* **JOB ITEM**: Copy the data word for word, everything from its very first line down to and including the line that contains "υπηρεσιακούς παράγοντες. Κατατέθηκε".

* **DATASET EXTRACT**:

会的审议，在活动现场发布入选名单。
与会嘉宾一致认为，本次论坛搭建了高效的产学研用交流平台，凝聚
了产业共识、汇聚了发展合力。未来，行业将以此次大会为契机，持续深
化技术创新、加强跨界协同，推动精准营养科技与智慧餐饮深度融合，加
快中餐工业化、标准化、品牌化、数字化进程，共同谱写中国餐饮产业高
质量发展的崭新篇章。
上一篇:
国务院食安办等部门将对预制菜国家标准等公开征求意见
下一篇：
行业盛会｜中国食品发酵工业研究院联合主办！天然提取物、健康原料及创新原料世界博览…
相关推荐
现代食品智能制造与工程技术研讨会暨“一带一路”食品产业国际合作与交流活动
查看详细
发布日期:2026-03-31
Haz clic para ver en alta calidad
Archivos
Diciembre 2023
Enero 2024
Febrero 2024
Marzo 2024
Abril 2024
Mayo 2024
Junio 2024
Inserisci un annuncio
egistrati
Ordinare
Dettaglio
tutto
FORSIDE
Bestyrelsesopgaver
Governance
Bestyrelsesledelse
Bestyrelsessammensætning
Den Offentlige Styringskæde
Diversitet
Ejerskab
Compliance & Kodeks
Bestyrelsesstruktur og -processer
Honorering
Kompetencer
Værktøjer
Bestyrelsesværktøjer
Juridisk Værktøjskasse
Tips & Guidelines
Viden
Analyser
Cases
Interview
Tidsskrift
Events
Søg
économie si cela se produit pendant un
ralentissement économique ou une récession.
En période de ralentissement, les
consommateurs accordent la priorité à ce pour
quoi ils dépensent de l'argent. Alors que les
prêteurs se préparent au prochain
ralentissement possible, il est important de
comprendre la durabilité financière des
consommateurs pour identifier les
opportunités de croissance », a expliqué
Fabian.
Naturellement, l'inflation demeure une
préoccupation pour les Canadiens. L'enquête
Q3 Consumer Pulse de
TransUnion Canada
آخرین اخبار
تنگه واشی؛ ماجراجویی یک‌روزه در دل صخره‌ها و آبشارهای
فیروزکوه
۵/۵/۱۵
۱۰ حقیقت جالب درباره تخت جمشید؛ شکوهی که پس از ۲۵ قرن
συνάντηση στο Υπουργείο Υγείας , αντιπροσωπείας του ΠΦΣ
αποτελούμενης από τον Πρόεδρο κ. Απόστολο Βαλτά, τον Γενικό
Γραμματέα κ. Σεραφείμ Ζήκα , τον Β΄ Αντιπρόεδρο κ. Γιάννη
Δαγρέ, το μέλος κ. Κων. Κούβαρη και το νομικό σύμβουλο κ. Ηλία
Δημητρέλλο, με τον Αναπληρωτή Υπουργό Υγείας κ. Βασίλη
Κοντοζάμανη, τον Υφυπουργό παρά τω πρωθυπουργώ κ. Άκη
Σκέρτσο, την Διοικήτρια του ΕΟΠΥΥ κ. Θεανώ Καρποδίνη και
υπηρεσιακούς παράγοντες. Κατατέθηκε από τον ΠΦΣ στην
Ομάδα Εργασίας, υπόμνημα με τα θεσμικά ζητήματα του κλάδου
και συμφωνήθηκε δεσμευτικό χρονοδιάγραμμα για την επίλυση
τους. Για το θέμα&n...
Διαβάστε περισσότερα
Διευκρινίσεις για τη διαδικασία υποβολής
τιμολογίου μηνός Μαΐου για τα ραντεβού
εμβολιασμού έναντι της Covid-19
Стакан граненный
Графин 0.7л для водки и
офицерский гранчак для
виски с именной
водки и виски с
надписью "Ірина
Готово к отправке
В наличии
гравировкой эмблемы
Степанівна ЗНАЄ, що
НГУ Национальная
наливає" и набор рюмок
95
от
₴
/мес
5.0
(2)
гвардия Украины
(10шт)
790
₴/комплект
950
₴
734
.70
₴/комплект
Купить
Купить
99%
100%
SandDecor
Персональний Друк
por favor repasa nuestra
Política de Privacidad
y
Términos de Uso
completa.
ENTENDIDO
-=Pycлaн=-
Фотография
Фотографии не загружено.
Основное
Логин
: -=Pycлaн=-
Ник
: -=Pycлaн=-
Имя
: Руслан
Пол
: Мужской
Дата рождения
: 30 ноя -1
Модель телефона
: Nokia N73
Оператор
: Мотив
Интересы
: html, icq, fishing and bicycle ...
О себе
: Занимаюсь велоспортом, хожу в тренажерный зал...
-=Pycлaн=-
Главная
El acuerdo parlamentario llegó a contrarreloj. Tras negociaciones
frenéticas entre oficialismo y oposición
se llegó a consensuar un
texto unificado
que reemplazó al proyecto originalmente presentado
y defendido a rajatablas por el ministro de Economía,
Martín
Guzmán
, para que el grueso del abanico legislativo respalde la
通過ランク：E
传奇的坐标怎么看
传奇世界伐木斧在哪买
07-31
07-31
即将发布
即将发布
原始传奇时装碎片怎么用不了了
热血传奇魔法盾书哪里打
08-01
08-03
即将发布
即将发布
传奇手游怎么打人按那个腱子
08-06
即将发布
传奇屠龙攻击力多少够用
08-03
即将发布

* **EXPECTED OUTPUT**:
会的审议，在活动现场发布入选名单。
与会嘉宾一致认为，本次论坛搭建了高效的产学研用交流平台，凝聚
了产业共识、汇聚了发展合力。未来，行业将以此次大会为契机，持续深
化技术创新、加强跨界协同，推动精准营养科技与智慧餐饮深度融合，加
快中餐工业化、标准化、品牌化、数字化进程，共同谱写中国餐饮产业高
质量发展的崭新篇章。
上一篇:
国务院食安办等部门将对预制菜国家标准等公开征求意见
下一篇：
行业盛会｜中国食品发酵工业研究院联合主办！天然提取物、健康原料及创新原料世界博览…
相关推荐
现代食品智能制造与工程技术研讨会暨“一带一路”食品产业国际合作与交流活动
查看详细
发布日期:2026-03-31
Haz clic para ver en alta calidad
Archivos
Diciembre 2023
Enero 2024
Febrero 2024
Marzo 2024
Abril 2024
Mayo 2024
Junio 2024
Inserisci un annuncio
egistrati
Ordinare
Dettaglio
tutto
FORSIDE
Bestyrelsesopgaver
Governance
Bestyrelsesledelse
Bestyrelsessammensætning
Den Offentlige Styringskæde
Diversitet
Ejerskab
Compliance & Kodeks
Bestyrelsesstruktur og -processer
Honorering
Kompetencer
Værktøjer
Bestyrelsesværktøjer
Juridisk Værktøjskasse
Tips & Guidelines
Viden
Analyser
Cases
Interview
Tidsskrift
Events
Søg
économie si cela se produit pendant un
ralentissement économique ou une récession.
En période de ralentissement, les
consommateurs accordent la priorité à ce pour
quoi ils dépensent de l'argent. Alors que les
prêteurs se préparent au prochain
ralentissement possible, il est important de
comprendre la durabilité financière des
consommateurs pour identifier les
opportunités de croissance », a expliqué
Fabian.
Naturellement, l'inflation demeure une
préoccupation pour les Canadiens. L'enquête
Q3 Consumer Pulse de
TransUnion Canada
آخرین اخبار
تنگه واشی؛ ماجراجویی یک‌روزه در دل صخره‌ها و آبشارهای
فیروزکوه
۵/۵/۱۵
۱۰ حقیقت جالب درباره تخت جمشید؛ شکوهی که پس از ۲۵ قرن
συνάντηση στο Υπουργείο Υγείας , αντιπροσωπείας του ΠΦΣ
αποτελούμενης από τον Πρόεδρο κ. Απόστολο Βαλτά, τον Γενικό
Γραμματέα κ. Σεραφείμ Ζήκα , τον Β΄ Αντιπρόεδρο κ. Γιάννη
Δαγρέ, το μέλος κ. Κων. Κούβαρη και το νομικό σύμβουλο κ. Ηλία
Δημητρέλλο, με τον Αναπληρωτή Υπουργό Υγείας κ. Βασίλη
Κοντοζάμανη, τον Υφυπουργό παρά τω πρωθυπουργώ κ. Άκη
Σκέρτσο, την Διοικήτρια του ΕΟΠΥΥ κ. Θεανώ Καρποδίνη και
υπηρεσιακούς παράγοντες. Κατατέθηκε από τον ΠΦΣ στην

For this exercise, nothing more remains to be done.